> Something I'd love to see, in the long term, is a GUI that allows users to 
> customize their panels, just like real aircraft owners do

A separate GUI would be complicated I think, or at least lots of redundant 
work, given that FlightGear already has much of the required code in place.

Overall, I think this really isn't that far off the table, and would only 
require very minor changes to FlightGear itself.

I did in fact do something very similar a couple of years ago when I needed to 
add a capability to zoom into aircraft instruments inside FlightGear (2D panel 
only). 

And this turned out to be much simpler than I initially thought.

Doing that only involved changing the statically read panel properties for each 
instrument (x,y for position, and width/height for dimensions, IIRC) to be 
based on the SGPropertyChangeListener code and then expose these inside the 
property tree under something like /sim/panels/panel[n]/instrument[n] (I think 
hotspots were a bit tricky to get right though).
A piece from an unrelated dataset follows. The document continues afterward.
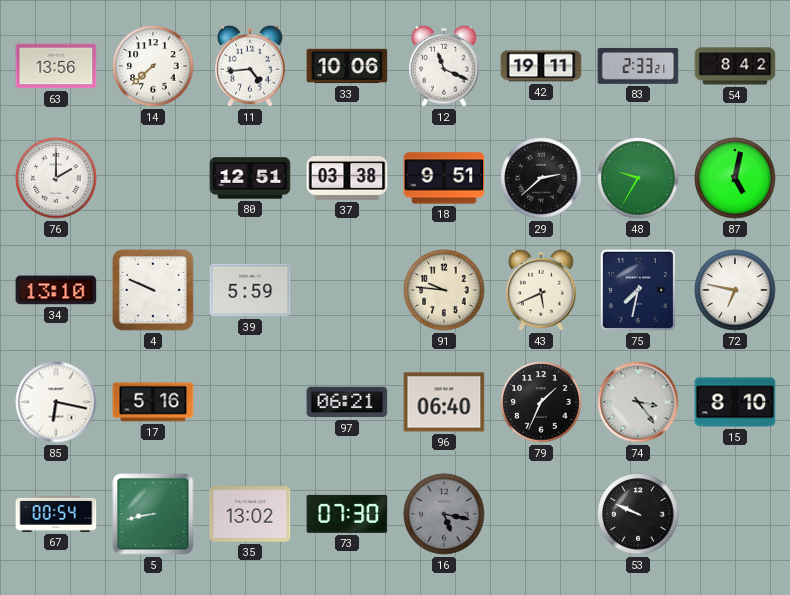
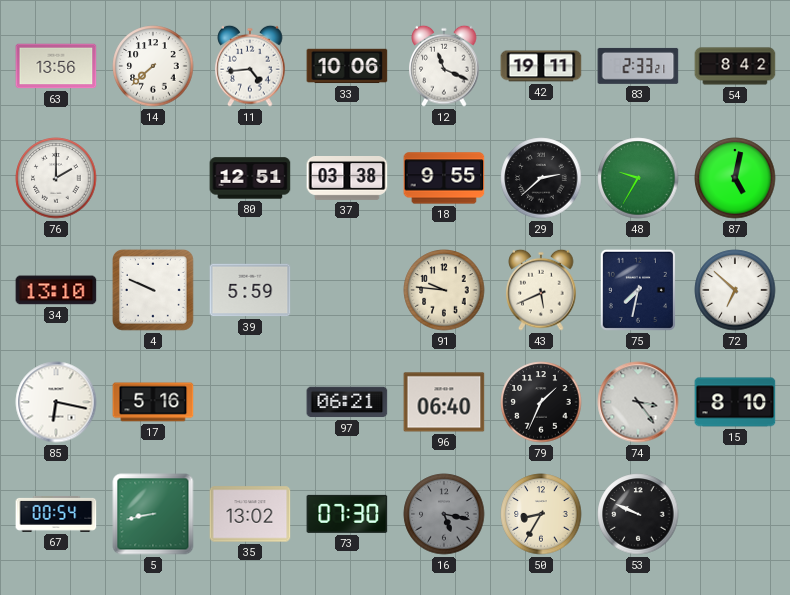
18: 9:51 -> 9:55
72: 6:47 -> 6:52
50: none -> 8:35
That provided the possibility to dynamically place and resize the instrument at 
runtime, just by modifying the instrument's properties in the property tree 
(using scripted Nasal actions), I didn't have to touch any of the GL code at 
all.

Turning this method into a fully fledged "panel editor" (or even "panel 
designer") should not be that complicated because it would mostly involve 
providing a collection of available instruments (list of paths/filenames) and a 
modification to the instrument manager code to allow instruments to be 
dynamically instantiated by just setting a property under something like 
/sim/panels/panel[n]/instrument[n] to a valid instrument filename. 

Nasal routines could then be used to track mouse movements in order to move, 
position and resize the instrument.

Such a customized panel could then either be directly saved (or just the 
positions/dimensions to restore a panel configuration later on).

For panel editing purposes, one might also want to change the mouse cursor 
texture to be configurable using a listener (which would also be useful to 
highlight instruments hotspots).

For someone familiar with the cockpit code, doing it like this would probably 
not take very long (maybe a couple rainy weekends?) while greatly improving 
usability.


-hfitz

PS: congrats on the new release everybody, very impressive work!